▶ _THINGS TO DO_:
(a) In the article on forecasting trial costs, copy the text word for word from "A good budget" up to and including "real-time rolling forecast.".
(b) Resume the article on forecasting trial costs, writing on from its last sentence.
===== SUPPLIED PASSAGE
Why Forecasting Trial Costs Is So Hard (and Getting Harder)

Forecasting the cost of clinical drug and medical device trials has never been easy, and as trials become more complex, estimating (and re-estimating) these costs becomes even more challenging.

Lack of accurate forecasts has serious schedule and cost implications. By impeding effective cash management, inaccurate projections can lead to disruptions and delays that cost sponsors and CROs some serious cash and jeopardize the development of life-changing new products.

A good budget is critical at the outset of every trial, but on Day 1 that budget becomes a forecast as you begin accounting for enrollment of new sites, protocol amendments, and change orders. At that point, even the best-conceived budget becomes a historical artifact, and what really matters is creating a real-time rolling forecast.

That’s because all trials are moving targets — and the more complicated and global they become, the more they challenge our forecasting acuity. In a recent survey, more than half of sponsors asked to rate their companies’ ability to predict trial costs gave themselves poor marks. Nearly a third said they were somewhat or very unconfident in their forecasting ability, while fewer than 14 percent were very confident. Most respondents were between neutral and somewhat confident.

The top challenge: Globalization
The biggest obstacle is globalization. As trials encompass more countries, their complexity increases dramatically. Factor in multiple currencies, differing tax structures and government fees, widely varying regulations, and unfamiliar sites, and the forecasting task becomes far more fraught with complications and risk.

The result is inevitably a loss of fidelity that diminishes your ability to manage cash, without which you can’t pay investigators and meet other expenses. Cash flow problems are a big part of why more than 80 percent of clinical trials experience delays ranging from one to six months, and why just 10 percent of trials conclude on time.

Sponsors surveyed on how much variance between forecasted and actual data they consider acceptable generally put the differential at 5 to 10 percent, though they’d rather the figure be down around 3 percent. A 10 percent variance, after all, can account for hundreds of thousands of dollars a month.

While most reforecasting challenges are largely beyond our control, we often hamstring ourselves by relying on manual systems that are not up to the task. Seventy percent respondents to a recent Bioclinica survey identified Microsoft Excel as their primary tool for budgeting and forecasting. While Excel has earned its place as a worldwide standard financial accounting platform, it falls well short of meeting the highly specific needs of clinical trials.
==========
===== GIVEN RECORDS
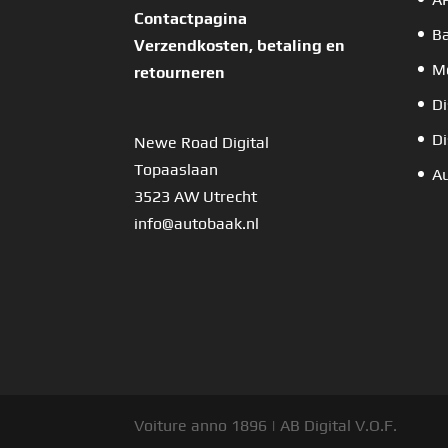
Contactpagina
B
Verzendkosten, betaling en
Mo
retourneren
Di
Di
Newe Road Digital
Topaaslaan
Au
3523 AW Utrecht
info@autobaak.nl
Voiture anno 1896 | AB Digital V.O.F.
==========
▶ _TASK RESPONSES_:
(a)
A good budget is critical at the outset of every trial, but on Day 1 that budget becomes a forecast as you begin accounting for enrollment of new sites, protocol amendments, and change orders. At that point, even the best-conceived budget becomes a historical artifact, and what really matters is creating a real-time rolling forecast.

(b)
About 20 percent have tried creating their own system in house, while the remaining 10 percent use off-the-shelf software tailored, to some degree, to meet our industry’s unique demands.

Purpose-built
In recent years, Premier Research has designed a number of purpose-built budgeting and forecasting tools around these very needs. Our goal is to eliminate the practice of collating data from multiple sources and inputting the information into spreadsheets, thereby saving time and avoiding errors that can multiply over thousands of site visits.

With these tools, you can see what’s happening in the moment as study parameters change, adjust to factors such as site performance and patient enrollment, and reallocate funds as needed. We can automatically reforecast on the basis of actual data, allowing our operations people to spend less time analyzing spreadsheets — and provide immediate visibility of budget-versus-actual variances allows accurate reforecasting of expenses to improve cash management.

And it’s working: Through these efforts, we have consistently achieved a less than 5 percent differential between forecasted and actual data.

Our solution also supports prompt and accurate site payments, something critically important to the sites you depend on — 70 percent of which identify late payments as a source of recurring financial hardship.

We offer this capability as part of our full-service trials and as a standalone service to any sponsor or CRO looking to maximize productivity, minimize surprises, and get valuable new therapies to market faster.

Accurately forecasting the cost of clinical trials is an increasingly elusive goal as studies grow larger and more complex. We’re seeing good results in applying custom-built solutions that have great potential to improve accuracy and enhance the effectiveness this vital, life-changing work.